For instance, the group was founded over two lackwit longhairs' disgust at an ad by some logging companies that claimed the logging industry protects the forests. Children, remember those huge fires here in Arizona over the last few years? Although Greenshirts like yourselves bear some blame, in preventing us from fixing the problem, conditions in this state originally got to such an unsafe condition because the logging companies were protecting the forest. Specifically, overprotecting it. Adbusters' counter-ad, in which an old-growth tree tells a sapling that a tree farm is not a forest, is similarly contemptible—because for most ecological purposes yes it is dumbass...and much less ecologically harmful than the mess loggers and Greens between them made of Arizona's forests, by the way.
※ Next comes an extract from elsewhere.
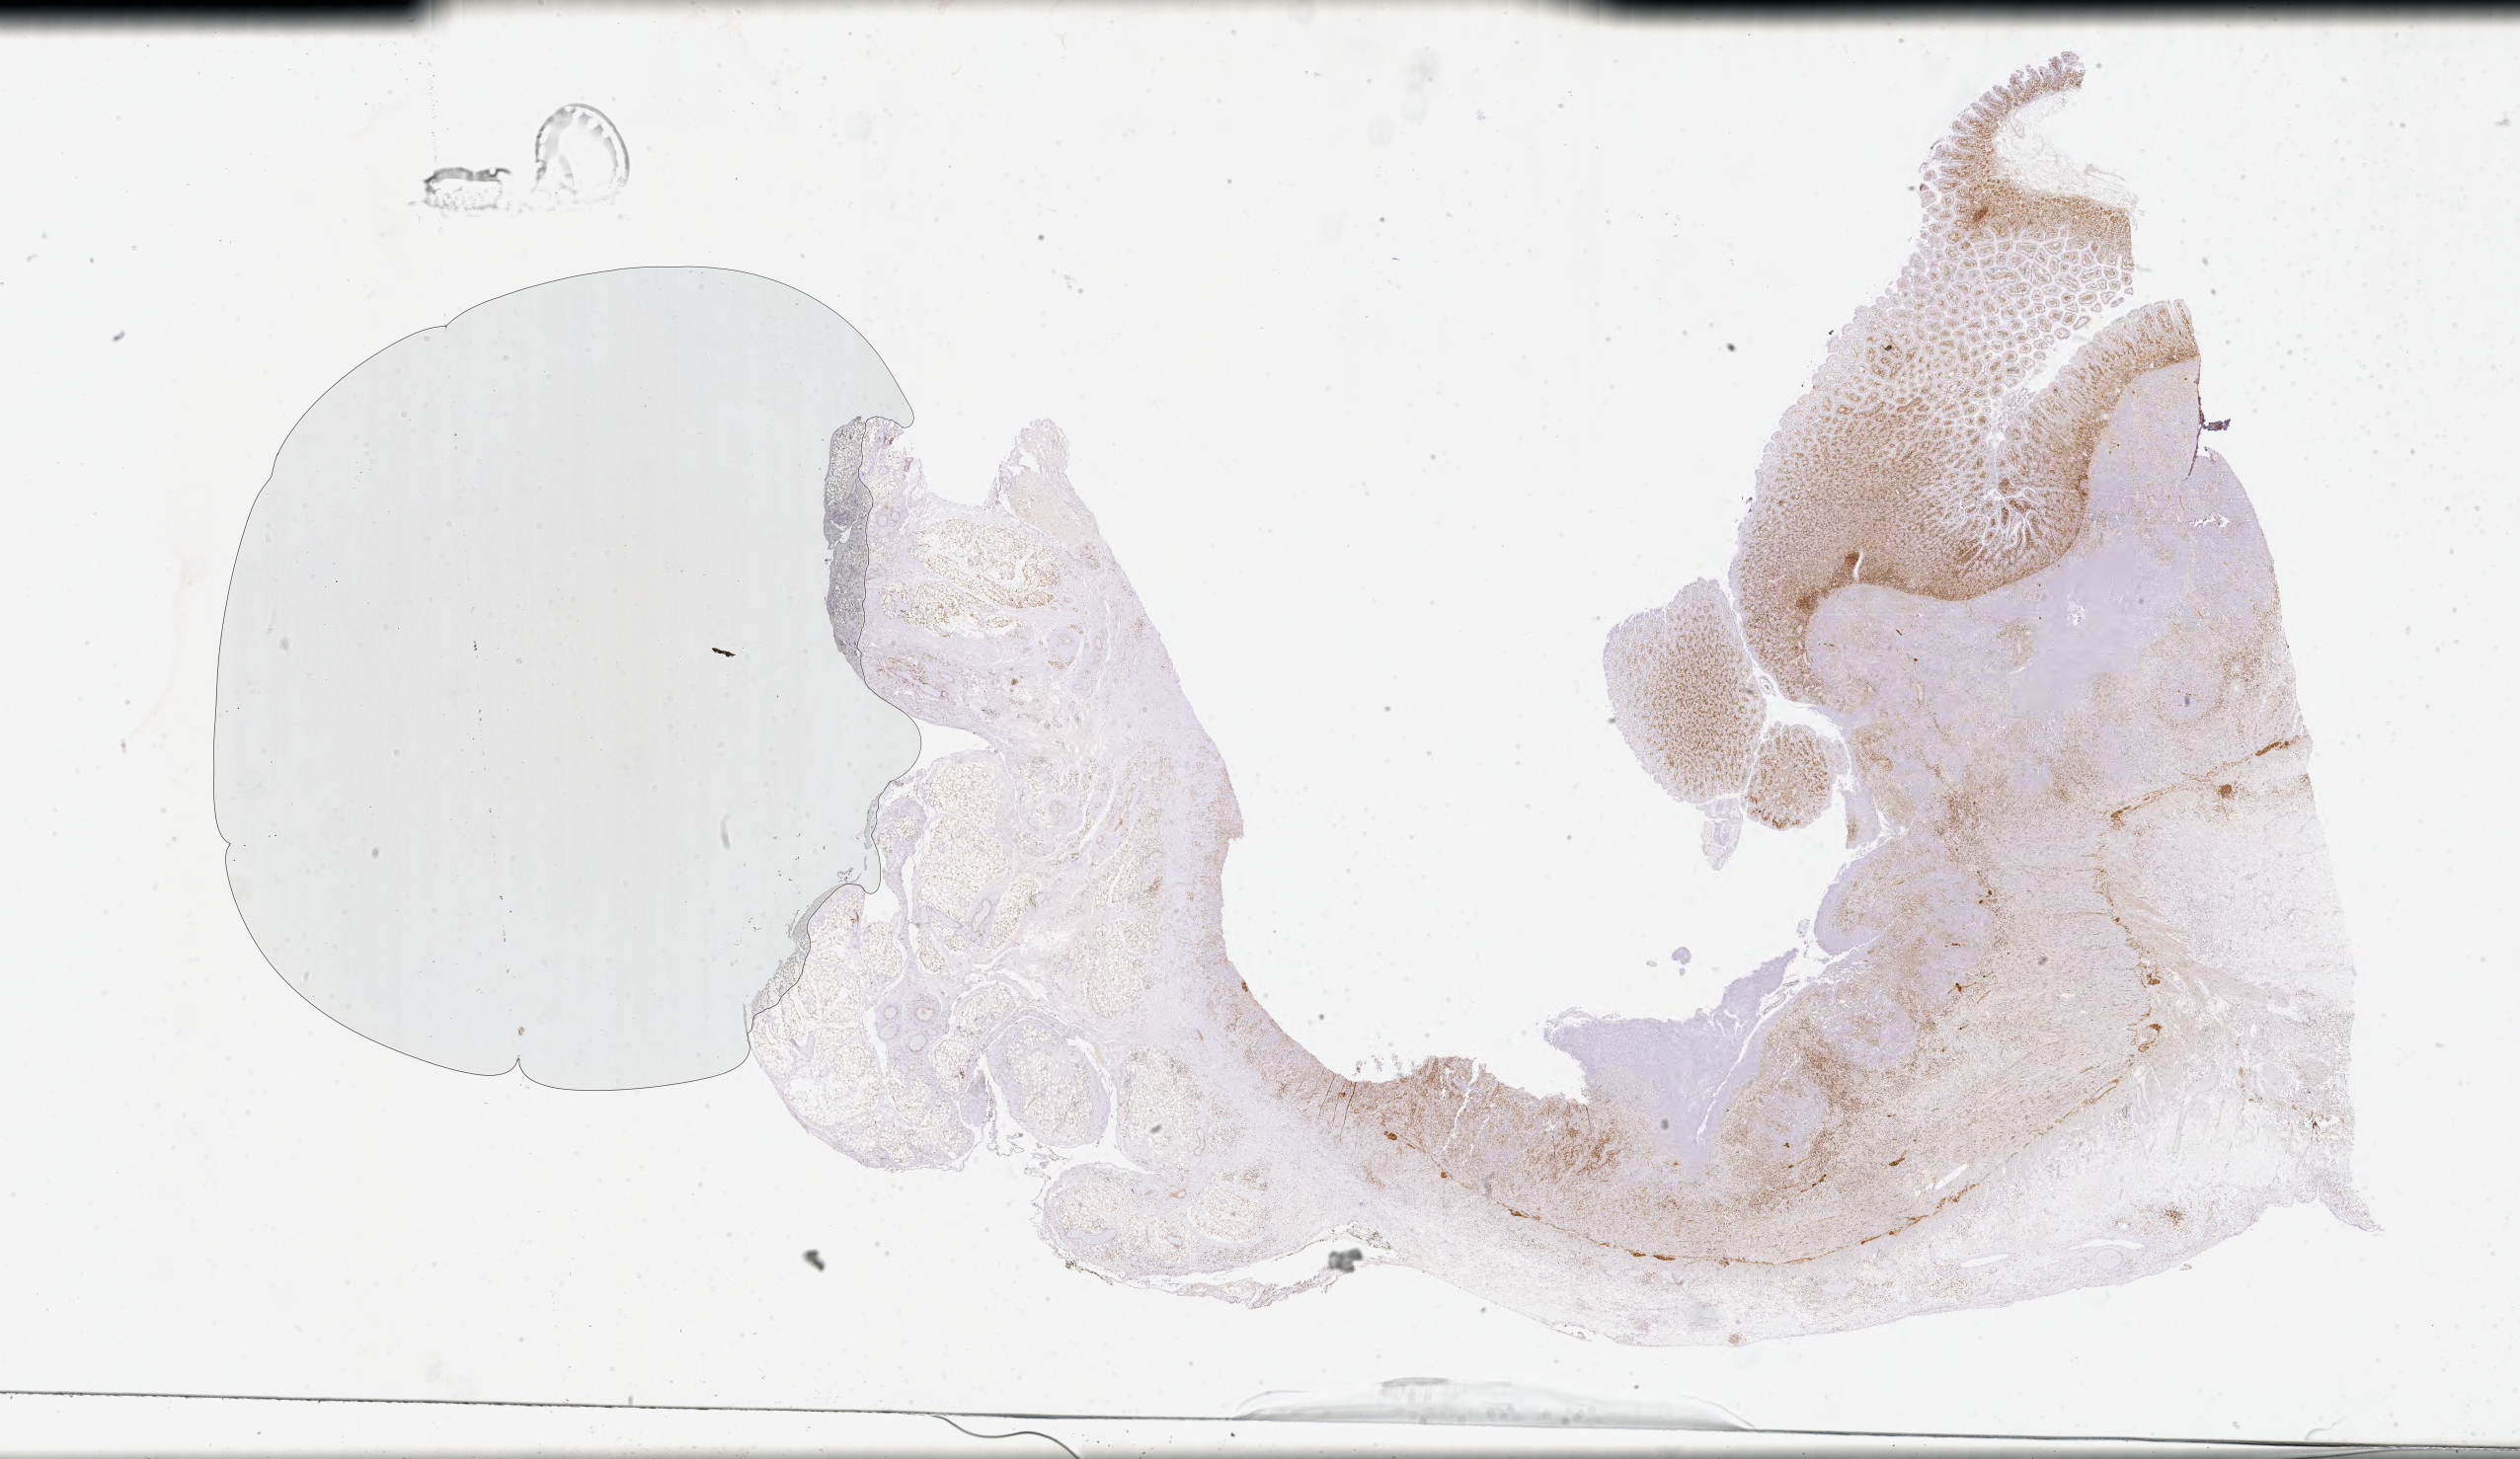
Immunohistochemistry (IHC) whole-slide image stained for BCL2 — low-resolution overview of the scanned area, about 41.2 x 23.9 mm, specimen: tumor tissue. Patient: female, 44 years old.
• diagnosis: Burkitt lymphoma, NOS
Or take the Adbusters shoes "made by fair trade shops in Portugal and Pakistan". Leaving to one side that the original "Blackspot" shoe is just a Chinese-style knockoff of a Converse high-top, the shoes cost $75.00, ten bucks more than many Converse ordered directly from Converse itself. Oh, except Converse's US shipping is $5, compared to $13 for Blackspots. And Converse has free shipping for orders over $75, which is where Blackpots—again, $13 shipping—start. They are relying on your rich white yuppie guilt to subsidize their enterprise, and then they crow that they are successfully competing with a big corporation. Their other shoe, the "Unswoosher", aside from being hideous, is a sort of Hot Topic Grunge-lite boot—it therefore deliberately avoids direct competition with Nike, despite the name, in Nike's key product lines, namely athletic shoes. That's sorta like beating a heavyweight boxer in a World of Warcraft PVP, and then going around telling people you beat him...taking full advantage of the fact that "in the ring" is usually going to be assumed.

I suppose that last point is moot, though, since shitty Adbusters ankle boots don't come anywhere near beating Nike's sales anyway. I imagine it has to do with the "poor fit" between them and Hot Topic, which as I said would be the best demo for their product.

Let us pause also to consider the staggering hypocrisy of claiming to be critical of the sort of advertising that asks people to define their identities through brand association...and then marketing a shoe based entirely on people defining their identity through brand association.

Finally, corporate personhood comes under attack all the time from Adbusters, but I always want to ask, "How does your criticism of corporate personhood (as exercised by businesses) not also cut across corporate personhood as exercised by trade unions, ethnic groups, nonprofits, professional associations, or class-action legal plaintiffs against businesses?" Sorry kids, but you can't argue atomized individualism for collectivist ends. Then again I know that "corporate" as a legal term means something different from "having to do with a corporation".